Torch Cay

Geography
- Location: Atlantic Ocean
- Coordinates: 23°23′50.7″N 75°29′49.5″W﻿ / ﻿23.397417°N 75.497083°W
- Type: Cay
- Archipelago: Lucayan Archipelago
- Area: 707 acres (286 ha)

Administration
- Bahamas

Additional information
- Official website: www.torchcay.com

= Torch Cay, Exuma =

Island in the Bahamas

Torch Cay is a privately owned island located east of Little Exuma at the southern end of the Exuma island chain in the Bahamas. The island covers approximately 707 acres (286 hectares), making it the largest private island in the country. Its name derives from the white torch tree (Amyris elemifera), which grows among the island's native vegetation.

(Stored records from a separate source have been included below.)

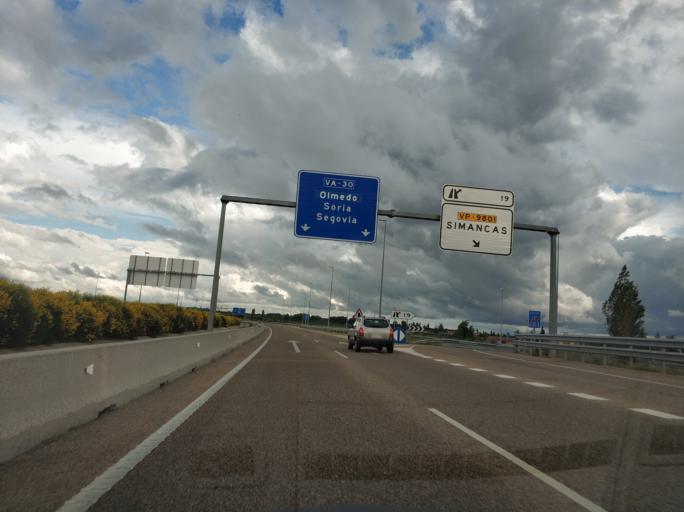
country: ES
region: Castille and Leon
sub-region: Provincia de Valladolid
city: Arroyo
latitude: 41.6128
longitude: -4.7726
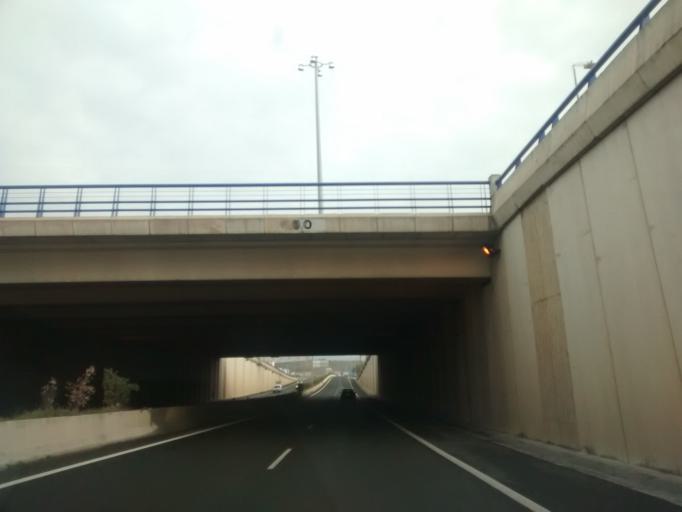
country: ES
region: La Rioja
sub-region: Provincia de La Rioja
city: Logrono
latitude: 42.4612
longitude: -2.4233
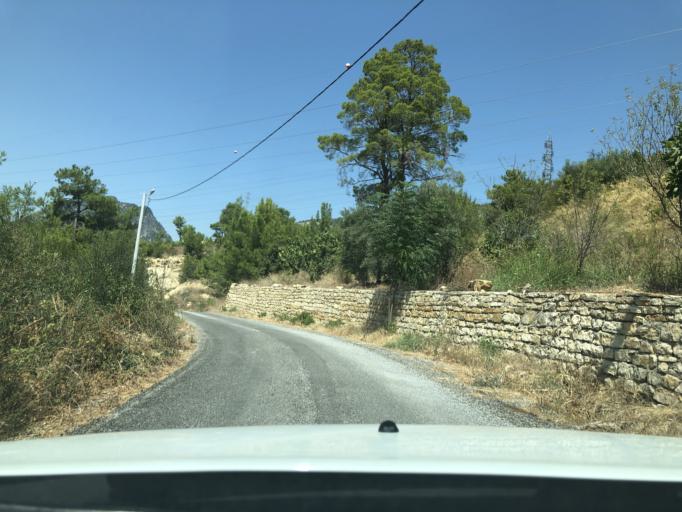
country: TR
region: Antalya
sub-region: Manavgat
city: Manavgat
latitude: 36.8753
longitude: 31.5475
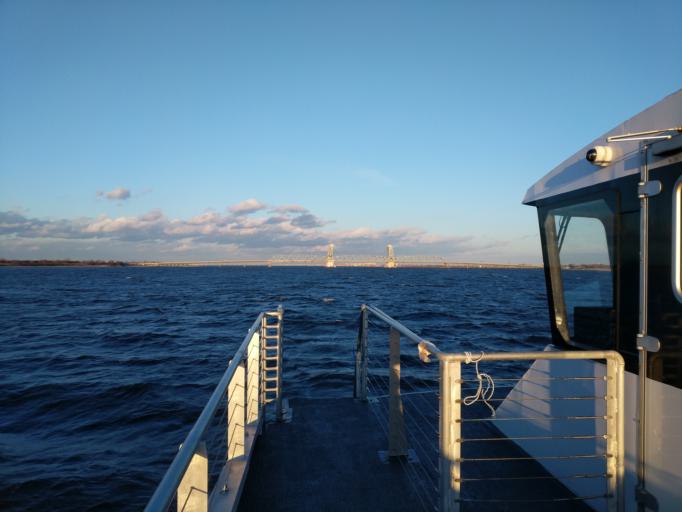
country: US
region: New York
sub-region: Kings County
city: Brooklyn
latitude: 40.5708
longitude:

Torch Cay is home to Torch Cay Airport, a private airstrip that allows international arrivals and customs clearance for private aircraft, including long-range and heavy jets.

==History==

The island was originally known locally as God Rest the Dead Cay, a name attributed to Captain Mingo Rolle during the early period of European settlement in the Exumas. Over time, the island's name changed, including periods when it was known as Blue Island and Hog Cay during its use as a British farming settlement in the early 18th century.

In 1706, regional trade and shipping were disrupted during the height of piracy in the Bahamas. Nassau and its surrounding islands became associated with the so-called "Republic of Pirates," a loosely organized maritime regime based on privateer and pirate codes. During this period, Torch Cay was affected by pirate activity until British control was re-established in 1718.

In 2022, the owners of Torch Cay entered into a development agreement for a mixed-use resort project that includes a marina, residential lots, a beach club and spa, and a golf course designed by Coore & Crenshaw.

==Topography and climate==

Torch Cay extends along an east-west axis and features a ridged coastline with elevated viewpoints overlooking the surrounding seascape. Much of the island rises above 65 feet (20 m) in elevation, including areas north of the airport runway and at existing residential sites. The island's highest point reaches approximately 128 feet (39 m), making it the highest elevation in the Exuma island chain.

Because much of the island slopes inward, rainfall drains toward a central basin rather than directly into the sea, creating conditions suitable for agriculture. This basin is sheltered from prevailing trade winds by the surrounding hills. The island also contains approximately 3 kilometers of historic limestone stone walls, built by early British settlers using locally quarried rock to enclose crops and livestock. Torch Cay's soils are influenced in part by Saharan dust carried across the Atlantic, which contributes iron-rich red soil.

== Marine and wildlife ==

The waters surrounding Torch Cay support a variety of marine species, including green sea turtles, southern stingrays, spiny lobster, conch, dolphins, nurse sharks, sea hares, spider crabs, and starfish. In deeper offshore waters north of the island, species such as bluefin tuna, grouper, mahi-mahi, wahoo, kingfish, marlin, snapper, barracuda, amberjack, bonito, swordfish, and mackerel are found. The shallow waters near the island's western shoreline are used for bonefishing.

On land, Torch Cay is home to several reptile and bird species, including iguanas, geckos, anoles, Cuban parrots, belted kingfishers, white-crowned pigeons, and egrets. Peafowl have also been introduced to the island.

== Privacy and access ==

Torch Cay is privately owned and restricts access to residents, members, and authorized staff. The island contains a private airport with a 6,000-foot (1,829 m) runway capable of accommodating light, midsize, and heavy private aircraft. Customs and immigration services are available for authorized international arrivals.

The island is approximately a 40-minute drive and a 10-minute boat ride from Exuma International Airport on Great Exuma. It is also accessible by boat, including water taxis and ferries.

==In popular culture==
Torch Cay served as a filming location for the 2006 Disney film Pirates of the Caribbean: Dead Man's Chest.